Bundle bungle leads to huge up front cost savings

Being an incumbent can have its advantages, amongst them knowledge of how the contract administration process runs after the contract performance begins. This knowledge can at times give the incumbent a price advantage at bid opening, but the onus then is great on the government to contain performance cost increases.

On Guam, the government had lapsed into the habit of awarding, often without any competition, and usually with unduly specifications, copier contracts to one of a couple of competitors. 

When after at least a decade of such behavior, one large agency was forced to open the work to competitive bids, the incumbent shocked the competition with a bid roughly 50% lower than it had been getting under prior contracts.  But, in a review of the contract performance under the new award, the OPA found that the running costs under the new contract had shot up so much that those costs dwarfed the bid price.

This case concerns the competition, if it can be called that, between Motorola and Raytheon for emergency communications equipment. Read the whole article at the link, as usual, because I truncate and often rearrange the excerpts, and leave out some really good stuff; the related and linked stories mentioned in the article add valuable context, too.

How Motorola bested Raytheon and captured L.A. County’s emergency radio contract
Rather than signaling a new burst of competition in a taxpayer-financed market, the outcome is another reminder of how difficult it’s been for competitors to overcome Motorola’s dominance.

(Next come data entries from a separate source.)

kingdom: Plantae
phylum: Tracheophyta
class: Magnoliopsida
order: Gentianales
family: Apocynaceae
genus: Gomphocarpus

It looked in the summer of 2011 as if electronics giant Raytheon Corp. had gained a major foothold in the U.S. emergency communications market long dominated by one company: Motorola. Raytheon had been selected as the prime contractor for a sprawling, $600 million communications system connecting Los Angeles County’s public safety agencies with those of Los Angeles and more than 80 other cities in the county, two school districts and UCLA via the latest in two-way radio and high-speed broadband technology.

Like large urban areas across the country, Los Angeles County spent years working to meet a drumbeat of interoperability edicts from Washington. The goal was to unite local first responders in a seamless communication system that could withstand a terrorist strike, an earthquake, a wildfire or some other disaster.

In 2010, the newly formed Los Angeles Regional Interoperable Communications System, or LA-RICS, solicited bid proposals for a two-way radio system and a new broadband network. Raytheon’s negotiating team only needed to work out the design details with a joint government authority. Raytheon and the joint powers authority were in a final exclusive bargaining period when things got tangled.

A Los Angeles County attorney declared that the procurement violated an arcane state law because it bundled the radio and broadband systems with the construction of towers in a single “turn-key” contract. Under the law, construction projects had to be bid separately, the attorney reported. Motorola, however, had for years built turn-key projects in California that mingled tower construction and radio electronics.

Patrick Mallon, the executive director of LA-RICS, said in a phone interview that if the authority had proceeded, construction bids would have had to have been taken for each of 300 towers, posing “astronomical risks” if anything went wrong. The state legislature rushed a legislative fix into law, but LA-RICS started the process anew anyway, breaking the radio and broadband networks into separate contracts.

In the final round, the radio system was revised to end Los Angeles’ use of a commercial television band width and shift to a 700-megahertz band set aside for emergency communications. Motorola’s winning bid was a jaw-dropper: $280 million, or about half of its first-round bid and $135 million below Raytheon’s price of $415 million.

The question is, will contract modifications raise Motorola’s price?

For example, public records show that LA-RICS’ subject matter experts concluded that many of Motorola’s towers exceeded government height limits, a characterization that Mallon disputed. If shorter towers must be built, more towers costing up to $1 million each will be required, because their signals don’t extend as far. The authority has agreed to hold Motorola responsible for no more than $2 million of any additional tower costs.

Raytheon also announced that it was dropping out of the broadband competition and left empty handed.